[Extracted records]
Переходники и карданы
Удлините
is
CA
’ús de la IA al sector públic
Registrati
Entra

* * *

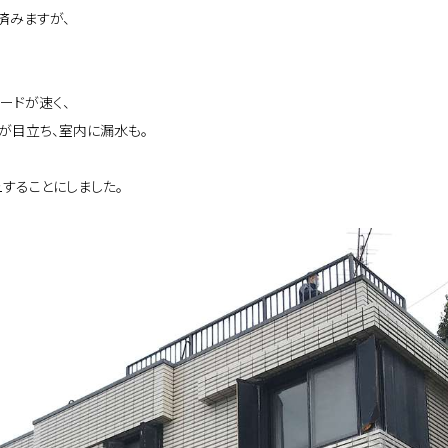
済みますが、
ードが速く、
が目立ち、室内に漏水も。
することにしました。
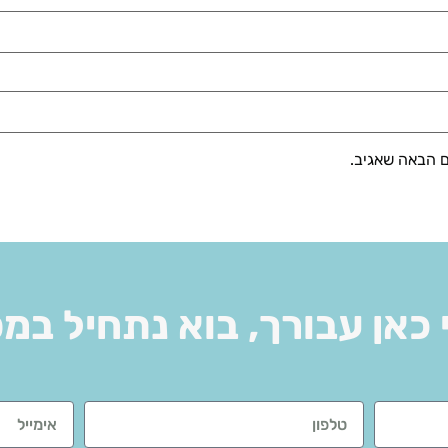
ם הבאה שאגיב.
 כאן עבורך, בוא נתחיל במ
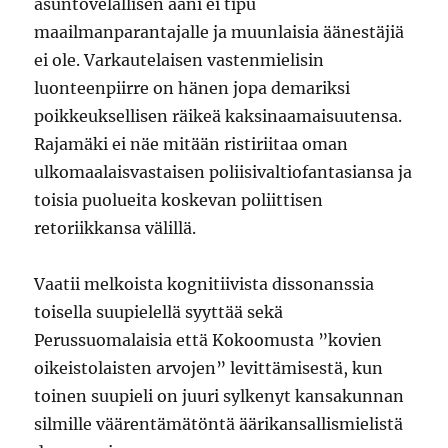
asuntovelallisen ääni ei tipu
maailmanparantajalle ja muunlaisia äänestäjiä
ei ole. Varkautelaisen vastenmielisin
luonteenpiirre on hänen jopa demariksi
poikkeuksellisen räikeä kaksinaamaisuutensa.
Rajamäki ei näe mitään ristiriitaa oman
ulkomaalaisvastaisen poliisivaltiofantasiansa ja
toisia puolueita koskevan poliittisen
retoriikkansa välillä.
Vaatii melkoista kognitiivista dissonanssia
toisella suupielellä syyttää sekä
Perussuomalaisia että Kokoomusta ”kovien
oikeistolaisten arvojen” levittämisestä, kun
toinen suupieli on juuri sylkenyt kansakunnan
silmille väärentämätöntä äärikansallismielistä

[EXERCISE DESCRIPTION]:
Return exactly the lines above from the line that has "Perussuomalaisia että Kokoomusta" through the line that has "silmille väärentämätöntä äärikansallismielistä", inclusive, and nothing else.

[ANSWER FOR THE TASK]:
Perussuomalaisia että Kokoomusta ”kovien
oikeistolaisten arvojen” levittämisestä, kun
toinen suupieli on juuri sylkenyt kansakunnan
silmille väärentämätöntä äärikansallismielistä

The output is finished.